Enterprises cannot deploy generative AI agents in production today because they cannot trust LLMs to behave reliably in the real world. LLMs are prone to errors, easy to attack, and slow to recover. Even if they were originally aligned to be honest and helpful, they can be easily compromised. Broken free from guardrails, they can diverge from developer goals, degrade user experience, and damage enterprise reputation and revenue.

Truth

LLMs are unreliable because they fail to generalize beyond training data and they generate unverified predictions ("hallucinations").

LLMs are vulnerable to an unbounded set of attacks via jail breaks, prompt injections, data poisoning, and model tampering by malicious actors.

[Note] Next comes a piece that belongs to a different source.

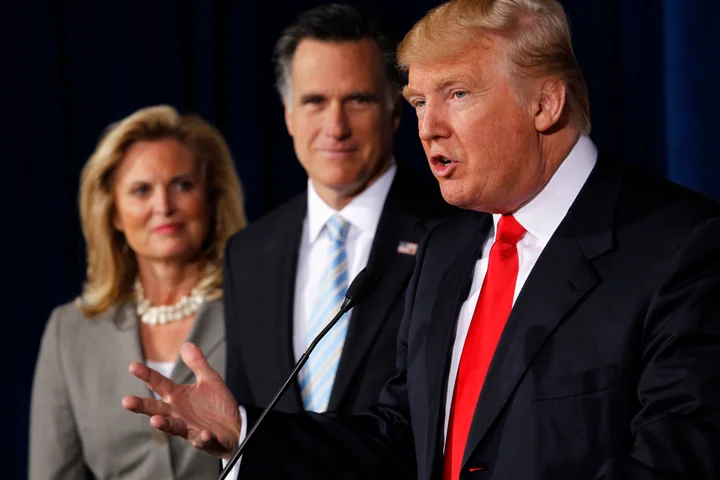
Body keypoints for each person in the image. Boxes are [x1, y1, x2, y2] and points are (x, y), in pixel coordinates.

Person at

LLMs have an inherent propensity to generate toxic content, reinforce malicious stereotypes, produce unethical responses, and lead to unfair decisions.

Brittle

Robustness

Because models are trained on data that is always a limited sample of the real world, every model is incapable of generalizing beyond the training data. It can produce catastrophic errors in response to small perturbations in inputs. As a result, neither model developers nor model users can depend on the robustness of the model.

Vulnerable

Security

Agents that use LLMs accept natural language as an input. An LLM is vulnerable to attacks from every variation of character, word, sentence, and meaning in human language. This means that anyone who can speak can potentially attack an agent. More sophisticated attackers can use a rapidly growing arsenal of weapons to target not only the model but every other component in the agent. This is an infinite attack surface that cannot possibly be defended completely.

Toxic

Harassment

Because generative AI models are trained on Internet data with plenty of toxic examples, every model has a propensity to produce toxic outputs.

Dishonest

Verifiability

Because a generative AI model is designed to produce content based on the statistical patterns that it extracted from its training data and the immediate context with which it was prompted, every model has a propensity to generate content that has no grounding in the real world. While a surprising amount of content may seem coherent, every model “hallucinates” responses that lack understanding of the physical world. As a result, model users cannot rely on the factual correctness of model outputs. Some models can deceive by responding as the trainer expects while hiding its errors.

Opaque

Transparency

LLMs are large-scale complex neural networks where each neuron computes a non-linear function over its inputs. As the non-linearities and parameters that influence signals between neurons compound across the network, the overall function of the system becomes impossible to articulate and the decisions reached by the neural network difficult to explain. While we may ask the LLM to explain itself, for all other reasons here, we cannot trust that explanation.

Unethical

Fairness

LLMs inside agents have real-world consequences. Agents are connected to systems in the real-world and are being considered for automated decision-making. The blast radius of an attack could become more than a metaphor.

Fragile

Resilience

LLMs fail frequently and sometimes silently. They depend on model servers, runtimes, frameworks, and libraries that contain bugs like all software.

Leaky

Privacy

Because a generative AI model memorizes information and distributes it across the parameters of the model, where data cannot be protected by the kind of granular access control that protects cells in traditional databases, every model can disclose confidential data—including personal identifiable information (PII)—to unauthorized users. As a result, model users cannot rely on the model to preserve privacy and confidentiality. And model providers may be liable for failure to comply with consumer privacy protection laws.

Biased

Discrimination

LLMs have a propensity to perpetuate stereotypes and biases implicit in the training data. Also, LLMs require extraordinary alignment effort to enforce local norms and universal ethics. As a result, model providers cannot trust a model to adhere to corporate policies and human values in its interactions with users.